Every state has laws, called intestacy laws, which determine what happens to real and personal property in the event that an individual dies without a will that can be located and probated. Intestacy laws may also determine who will act as guardian, and trustee if needed, of minor children. These laws do not recognize personal circumstances or personalities, nor do they, in many cases, provide the judge who is applying them much latitude with respect to his decisions. In certain circumstances, in certain states, it is said that the state may benefit from your intestacy to a greater degree than your heirs.

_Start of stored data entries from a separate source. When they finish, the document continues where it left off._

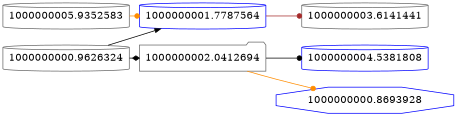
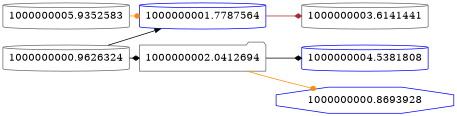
  digraph {
    nodesep=0.3
    rankdir=LR
    ranksep=0.2
    node [color=gray40 shape=cylinder]
    edge [arrowhead=diamond arrowsize=0.8 color=black]
    n1 [label=1000000000.9626324]
    n2 [color=blue label=1000000001.7787564]
    n3 [label=1000000002.0412694 shape=folder]
    n4 [label=1000000003.6141441]
    n5 [color=blue label=1000000004.5381808]
    n6 [color=blue label=1000000000.8693928 shape=octagon]
    n7 [label=1000000005.9352583]
    n1 -> n2 [arrowhead=normal side=left]
    n1 -> n3
-   n2 -> n4 [arrowhead=dot color=brown]
-   n3 -> n5 [arrowhead=dot side=left]
+   n2 -> n4 [color=brown]
+   n3 -> n5 [side=left]
    n3 -> n6 [arrowhead=dot color=darkorange]
    n7 -> n2 [arrowhead=dot color=darkorange side=left]
  }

The results of decisions and distributions by probate courts that are bound by state intestacy laws are often unsatisfactory since, of necessity, intestacy laws have been passed with a view to providing for a broad variety of non-specific circumstances. Intestacy laws often deal poorly with specific situations and may result in choices for guardianship or distribution of assets that are be far different than the decedent would have chosen had he or she had the foresight and opportunity to plan for what may have been a wholly-unexpected death. Intestacy laws typically leave a fixed percentage of a decedent’s estate to his or her spouse with the remainder divided among children or occasionally, other close relatives. Often this asset distribution makes it difficult for the survivors effectively and easily to manage assets for the benefit of the entire family and at times necessitates sale of valuable and sometimes of income-producing assets that otherwise could have been retained. On the other hand, a properly drawn will can provide for heirs in the fashion best suited to their individual situations and leave assets to a decedent’s spouse or heirs either outright, or in a trust, allowing them to be managed more readily for the benefit of the entire family. In addition, federal estate tax and state inheritance tax planning may allow heirs to avoid substantial and draining tax payments, and may allow them to keep valuable property and significant business interests that are crucial for livelihood and financial well-being. In short, nearly every married couple with minor children should have a will prepared. In addition, any individual or couple having substantial assets, in addition to having a will prepared, should consider planning with a view to avoiding federal estate and state inheritance taxes. Finally, many individuals consider charitable giving as a part of their overall estate plan.